- The request -
Quote the material below word for word, everything from its first line down to and including the line that contains "common name: Common tody-flycatcher".

+-------+

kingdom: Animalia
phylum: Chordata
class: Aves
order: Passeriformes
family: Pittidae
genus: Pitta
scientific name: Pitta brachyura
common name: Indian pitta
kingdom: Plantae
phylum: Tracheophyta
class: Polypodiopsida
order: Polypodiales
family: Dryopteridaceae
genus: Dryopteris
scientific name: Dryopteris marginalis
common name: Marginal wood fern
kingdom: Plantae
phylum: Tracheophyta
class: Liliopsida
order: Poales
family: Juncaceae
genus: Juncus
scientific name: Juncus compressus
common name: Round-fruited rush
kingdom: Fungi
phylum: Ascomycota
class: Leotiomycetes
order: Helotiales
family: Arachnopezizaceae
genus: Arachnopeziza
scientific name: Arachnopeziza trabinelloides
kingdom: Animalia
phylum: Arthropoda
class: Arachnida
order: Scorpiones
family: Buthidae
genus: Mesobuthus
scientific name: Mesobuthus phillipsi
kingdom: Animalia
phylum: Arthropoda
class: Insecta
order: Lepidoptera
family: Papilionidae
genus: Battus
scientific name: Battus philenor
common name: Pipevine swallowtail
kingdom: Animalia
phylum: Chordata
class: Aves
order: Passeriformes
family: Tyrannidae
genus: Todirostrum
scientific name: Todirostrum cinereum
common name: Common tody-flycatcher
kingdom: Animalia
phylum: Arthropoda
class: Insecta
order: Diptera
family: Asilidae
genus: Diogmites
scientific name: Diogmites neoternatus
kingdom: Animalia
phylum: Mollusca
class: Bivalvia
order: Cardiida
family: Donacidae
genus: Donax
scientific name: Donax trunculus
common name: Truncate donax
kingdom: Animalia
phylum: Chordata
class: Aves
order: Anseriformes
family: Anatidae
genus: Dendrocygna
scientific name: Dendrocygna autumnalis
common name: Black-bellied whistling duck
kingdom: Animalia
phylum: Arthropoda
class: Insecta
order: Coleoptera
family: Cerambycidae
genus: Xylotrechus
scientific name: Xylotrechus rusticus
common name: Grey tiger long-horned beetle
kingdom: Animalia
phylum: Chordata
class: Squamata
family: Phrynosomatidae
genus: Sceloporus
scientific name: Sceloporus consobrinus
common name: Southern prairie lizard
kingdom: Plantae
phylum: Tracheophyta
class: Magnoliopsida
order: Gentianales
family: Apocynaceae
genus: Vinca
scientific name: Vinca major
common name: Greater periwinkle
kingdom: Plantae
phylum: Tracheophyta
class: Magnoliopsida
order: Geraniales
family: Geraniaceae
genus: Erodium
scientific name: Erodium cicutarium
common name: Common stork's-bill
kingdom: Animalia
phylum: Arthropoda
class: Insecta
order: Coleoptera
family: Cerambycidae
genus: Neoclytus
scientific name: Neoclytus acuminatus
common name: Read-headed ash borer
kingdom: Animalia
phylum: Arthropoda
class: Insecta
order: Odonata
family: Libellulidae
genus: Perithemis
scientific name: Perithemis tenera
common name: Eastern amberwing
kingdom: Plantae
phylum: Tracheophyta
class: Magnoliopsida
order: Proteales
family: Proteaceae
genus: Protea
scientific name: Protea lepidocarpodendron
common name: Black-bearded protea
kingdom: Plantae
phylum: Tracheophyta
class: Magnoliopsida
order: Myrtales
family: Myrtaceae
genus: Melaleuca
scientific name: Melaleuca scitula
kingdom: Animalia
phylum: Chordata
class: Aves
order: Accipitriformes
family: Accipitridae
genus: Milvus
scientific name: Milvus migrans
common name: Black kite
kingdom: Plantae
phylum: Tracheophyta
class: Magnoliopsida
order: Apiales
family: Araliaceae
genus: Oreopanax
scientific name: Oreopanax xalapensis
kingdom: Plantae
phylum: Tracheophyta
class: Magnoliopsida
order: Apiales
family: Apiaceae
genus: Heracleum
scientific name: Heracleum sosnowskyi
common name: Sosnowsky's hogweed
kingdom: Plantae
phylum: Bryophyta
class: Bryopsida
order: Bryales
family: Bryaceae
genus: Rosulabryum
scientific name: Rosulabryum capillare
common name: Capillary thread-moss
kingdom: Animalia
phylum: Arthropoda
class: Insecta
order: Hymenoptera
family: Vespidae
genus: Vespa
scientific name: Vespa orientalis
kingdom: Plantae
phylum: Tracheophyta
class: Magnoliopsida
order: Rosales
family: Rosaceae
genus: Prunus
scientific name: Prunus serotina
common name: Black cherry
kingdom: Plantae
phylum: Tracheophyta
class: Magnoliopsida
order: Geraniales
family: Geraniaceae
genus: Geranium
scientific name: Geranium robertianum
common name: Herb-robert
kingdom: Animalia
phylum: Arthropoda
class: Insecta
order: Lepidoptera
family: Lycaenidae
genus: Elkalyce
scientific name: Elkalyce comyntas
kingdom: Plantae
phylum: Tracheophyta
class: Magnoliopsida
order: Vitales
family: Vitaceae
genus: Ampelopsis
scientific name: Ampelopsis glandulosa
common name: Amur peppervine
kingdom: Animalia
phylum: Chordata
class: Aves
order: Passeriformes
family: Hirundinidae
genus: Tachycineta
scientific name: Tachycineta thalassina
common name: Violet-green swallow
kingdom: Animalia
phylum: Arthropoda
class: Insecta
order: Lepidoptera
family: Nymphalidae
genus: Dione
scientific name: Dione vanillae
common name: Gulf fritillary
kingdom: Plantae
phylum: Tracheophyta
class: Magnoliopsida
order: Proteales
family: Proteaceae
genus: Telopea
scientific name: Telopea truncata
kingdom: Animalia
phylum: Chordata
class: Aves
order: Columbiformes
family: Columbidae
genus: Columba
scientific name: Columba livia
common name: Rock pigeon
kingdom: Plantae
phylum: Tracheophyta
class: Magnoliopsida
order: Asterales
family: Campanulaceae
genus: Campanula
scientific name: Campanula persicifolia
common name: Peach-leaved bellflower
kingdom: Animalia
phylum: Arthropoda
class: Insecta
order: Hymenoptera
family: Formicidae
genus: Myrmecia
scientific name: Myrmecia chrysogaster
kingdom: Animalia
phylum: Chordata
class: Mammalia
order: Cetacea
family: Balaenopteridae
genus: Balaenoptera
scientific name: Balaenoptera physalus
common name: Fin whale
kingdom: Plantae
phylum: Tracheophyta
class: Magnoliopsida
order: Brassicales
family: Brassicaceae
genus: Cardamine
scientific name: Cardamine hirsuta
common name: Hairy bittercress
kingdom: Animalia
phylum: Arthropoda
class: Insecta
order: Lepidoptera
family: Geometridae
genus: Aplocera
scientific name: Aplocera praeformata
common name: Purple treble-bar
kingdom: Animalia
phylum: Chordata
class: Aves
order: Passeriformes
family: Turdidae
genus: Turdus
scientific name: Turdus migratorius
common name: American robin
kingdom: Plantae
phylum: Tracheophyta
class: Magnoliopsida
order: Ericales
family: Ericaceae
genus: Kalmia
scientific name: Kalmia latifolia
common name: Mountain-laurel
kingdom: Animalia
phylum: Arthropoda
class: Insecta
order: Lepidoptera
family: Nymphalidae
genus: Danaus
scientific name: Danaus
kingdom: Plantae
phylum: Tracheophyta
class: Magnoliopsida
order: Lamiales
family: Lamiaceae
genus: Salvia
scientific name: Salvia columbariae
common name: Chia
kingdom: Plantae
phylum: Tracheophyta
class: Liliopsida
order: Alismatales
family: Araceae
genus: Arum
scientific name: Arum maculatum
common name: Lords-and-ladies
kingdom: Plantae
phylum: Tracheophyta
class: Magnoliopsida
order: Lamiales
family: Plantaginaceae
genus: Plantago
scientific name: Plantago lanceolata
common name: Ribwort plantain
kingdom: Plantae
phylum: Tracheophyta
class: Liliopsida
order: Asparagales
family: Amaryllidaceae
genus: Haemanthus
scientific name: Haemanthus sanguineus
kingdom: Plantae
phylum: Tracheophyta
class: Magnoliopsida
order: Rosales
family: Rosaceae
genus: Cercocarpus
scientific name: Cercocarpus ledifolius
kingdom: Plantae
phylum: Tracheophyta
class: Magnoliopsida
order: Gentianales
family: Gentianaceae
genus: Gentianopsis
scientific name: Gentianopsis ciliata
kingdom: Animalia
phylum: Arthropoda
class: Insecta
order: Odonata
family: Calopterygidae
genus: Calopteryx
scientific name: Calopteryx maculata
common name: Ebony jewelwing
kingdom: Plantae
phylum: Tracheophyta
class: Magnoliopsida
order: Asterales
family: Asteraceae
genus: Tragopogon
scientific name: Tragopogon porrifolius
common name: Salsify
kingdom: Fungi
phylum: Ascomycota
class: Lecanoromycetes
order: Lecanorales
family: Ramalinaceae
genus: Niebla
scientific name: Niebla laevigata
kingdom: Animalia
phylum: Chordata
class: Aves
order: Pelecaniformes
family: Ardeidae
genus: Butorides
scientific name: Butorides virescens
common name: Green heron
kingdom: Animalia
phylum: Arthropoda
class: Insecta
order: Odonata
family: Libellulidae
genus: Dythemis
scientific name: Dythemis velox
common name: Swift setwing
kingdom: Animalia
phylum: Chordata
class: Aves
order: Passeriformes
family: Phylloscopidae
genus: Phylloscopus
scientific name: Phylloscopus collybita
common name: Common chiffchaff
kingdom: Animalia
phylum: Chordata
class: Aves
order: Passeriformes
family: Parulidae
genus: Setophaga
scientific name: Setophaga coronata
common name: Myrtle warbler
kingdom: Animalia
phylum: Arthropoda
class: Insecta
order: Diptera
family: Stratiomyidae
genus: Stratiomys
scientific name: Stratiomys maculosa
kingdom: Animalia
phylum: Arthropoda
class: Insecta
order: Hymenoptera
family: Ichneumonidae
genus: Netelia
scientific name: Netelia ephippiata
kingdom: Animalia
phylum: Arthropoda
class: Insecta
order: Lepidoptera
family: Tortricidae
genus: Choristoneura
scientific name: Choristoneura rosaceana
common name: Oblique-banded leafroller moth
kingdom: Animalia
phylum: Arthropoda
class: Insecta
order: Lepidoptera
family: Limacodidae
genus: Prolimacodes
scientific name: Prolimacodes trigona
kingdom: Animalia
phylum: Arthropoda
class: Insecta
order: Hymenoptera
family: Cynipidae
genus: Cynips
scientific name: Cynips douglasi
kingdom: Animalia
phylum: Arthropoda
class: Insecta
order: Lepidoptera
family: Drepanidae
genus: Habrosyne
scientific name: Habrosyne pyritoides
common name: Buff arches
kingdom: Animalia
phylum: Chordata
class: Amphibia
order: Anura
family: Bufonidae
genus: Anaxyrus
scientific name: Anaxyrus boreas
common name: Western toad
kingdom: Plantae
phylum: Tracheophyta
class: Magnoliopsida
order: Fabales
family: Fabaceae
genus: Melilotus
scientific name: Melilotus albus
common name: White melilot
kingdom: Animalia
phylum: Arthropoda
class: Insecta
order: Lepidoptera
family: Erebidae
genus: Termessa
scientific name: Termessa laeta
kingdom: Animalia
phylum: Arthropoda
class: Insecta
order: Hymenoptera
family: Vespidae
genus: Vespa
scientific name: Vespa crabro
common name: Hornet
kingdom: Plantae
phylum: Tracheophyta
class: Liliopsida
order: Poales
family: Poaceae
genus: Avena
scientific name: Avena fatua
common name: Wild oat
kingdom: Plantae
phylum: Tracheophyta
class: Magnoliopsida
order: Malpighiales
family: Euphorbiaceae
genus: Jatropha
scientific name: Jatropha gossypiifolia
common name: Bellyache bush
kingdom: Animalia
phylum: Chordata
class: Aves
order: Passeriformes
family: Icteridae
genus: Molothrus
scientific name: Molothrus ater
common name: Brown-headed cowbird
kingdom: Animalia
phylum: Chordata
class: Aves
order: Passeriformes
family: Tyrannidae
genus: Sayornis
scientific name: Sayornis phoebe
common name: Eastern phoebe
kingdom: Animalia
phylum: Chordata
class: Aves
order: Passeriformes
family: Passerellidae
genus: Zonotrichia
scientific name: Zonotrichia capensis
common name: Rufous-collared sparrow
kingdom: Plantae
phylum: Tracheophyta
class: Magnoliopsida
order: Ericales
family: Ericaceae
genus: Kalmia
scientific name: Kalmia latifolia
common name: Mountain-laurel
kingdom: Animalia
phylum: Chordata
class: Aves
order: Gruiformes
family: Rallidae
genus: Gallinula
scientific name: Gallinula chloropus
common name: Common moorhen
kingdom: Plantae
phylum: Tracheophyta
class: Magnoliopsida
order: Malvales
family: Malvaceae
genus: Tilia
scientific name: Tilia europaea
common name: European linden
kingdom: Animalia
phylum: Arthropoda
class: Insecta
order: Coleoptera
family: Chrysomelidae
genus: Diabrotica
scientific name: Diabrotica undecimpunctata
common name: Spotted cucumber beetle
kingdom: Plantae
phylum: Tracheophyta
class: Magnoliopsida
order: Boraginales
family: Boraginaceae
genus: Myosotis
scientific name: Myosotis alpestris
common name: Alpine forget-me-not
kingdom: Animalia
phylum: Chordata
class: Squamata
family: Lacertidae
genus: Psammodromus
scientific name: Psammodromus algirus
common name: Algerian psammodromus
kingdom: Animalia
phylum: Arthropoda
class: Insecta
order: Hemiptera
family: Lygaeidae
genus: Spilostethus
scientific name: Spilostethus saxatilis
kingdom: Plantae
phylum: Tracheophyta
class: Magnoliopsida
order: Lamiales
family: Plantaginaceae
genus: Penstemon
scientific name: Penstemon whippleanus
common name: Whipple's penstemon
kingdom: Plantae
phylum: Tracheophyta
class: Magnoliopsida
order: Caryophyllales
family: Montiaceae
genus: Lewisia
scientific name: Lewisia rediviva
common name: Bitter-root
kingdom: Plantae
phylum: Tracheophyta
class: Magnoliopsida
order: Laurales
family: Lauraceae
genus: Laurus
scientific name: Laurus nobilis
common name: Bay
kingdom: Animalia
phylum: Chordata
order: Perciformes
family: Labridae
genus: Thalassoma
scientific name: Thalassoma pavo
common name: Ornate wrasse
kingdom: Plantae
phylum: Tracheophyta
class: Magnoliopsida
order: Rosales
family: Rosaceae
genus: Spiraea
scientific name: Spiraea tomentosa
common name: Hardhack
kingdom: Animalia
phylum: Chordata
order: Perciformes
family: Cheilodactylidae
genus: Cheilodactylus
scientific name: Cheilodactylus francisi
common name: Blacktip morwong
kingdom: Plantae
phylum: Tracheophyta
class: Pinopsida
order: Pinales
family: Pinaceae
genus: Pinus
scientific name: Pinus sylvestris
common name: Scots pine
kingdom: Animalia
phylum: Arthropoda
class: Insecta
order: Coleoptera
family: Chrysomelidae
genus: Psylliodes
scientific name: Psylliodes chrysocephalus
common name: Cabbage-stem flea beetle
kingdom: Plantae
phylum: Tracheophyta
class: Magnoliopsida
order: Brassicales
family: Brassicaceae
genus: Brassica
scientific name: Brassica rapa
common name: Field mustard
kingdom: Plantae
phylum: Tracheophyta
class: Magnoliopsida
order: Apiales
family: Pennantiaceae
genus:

+-------+

- Written solution -
kingdom: Animalia
phylum: Chordata
class: Aves
order: Passeriformes
family: Pittidae
genus: Pitta
scientific name: Pitta brachyura
common name: Indian pitta
kingdom: Plantae
phylum: Tracheophyta
class: Polypodiopsida
order: Polypodiales
family: Dryopteridaceae
genus: Dryopteris
scientific name: Dryopteris marginalis
common name: Marginal wood fern
kingdom: Plantae
phylum: Tracheophyta
class: Liliopsida
order: Poales
family: Juncaceae
genus: Juncus
scientific name: Juncus compressus
common name: Round-fruited rush
kingdom: Fungi
phylum: Ascomycota
class: Leotiomycetes
order: Helotiales
family: Arachnopezizaceae
genus: Arachnopeziza
scientific name: Arachnopeziza trabinelloides
kingdom: Animalia
phylum: Arthropoda
class: Arachnida
order: Scorpiones
family: Buthidae
genus: Mesobuthus
scientific name: Mesobuthus phillipsi
kingdom: Animalia
phylum: Arthropoda
class: Insecta
order: Lepidoptera
family: Papilionidae
genus: Battus
scientific name: Battus philenor
common name: Pipevine swallowtail
kingdom: Animalia
phylum: Chordata
class: Aves
order: Passeriformes
family: Tyrannidae
genus: Todirostrum
scientific name: Todirostrum cinereum
common name: Common tody-flycatcher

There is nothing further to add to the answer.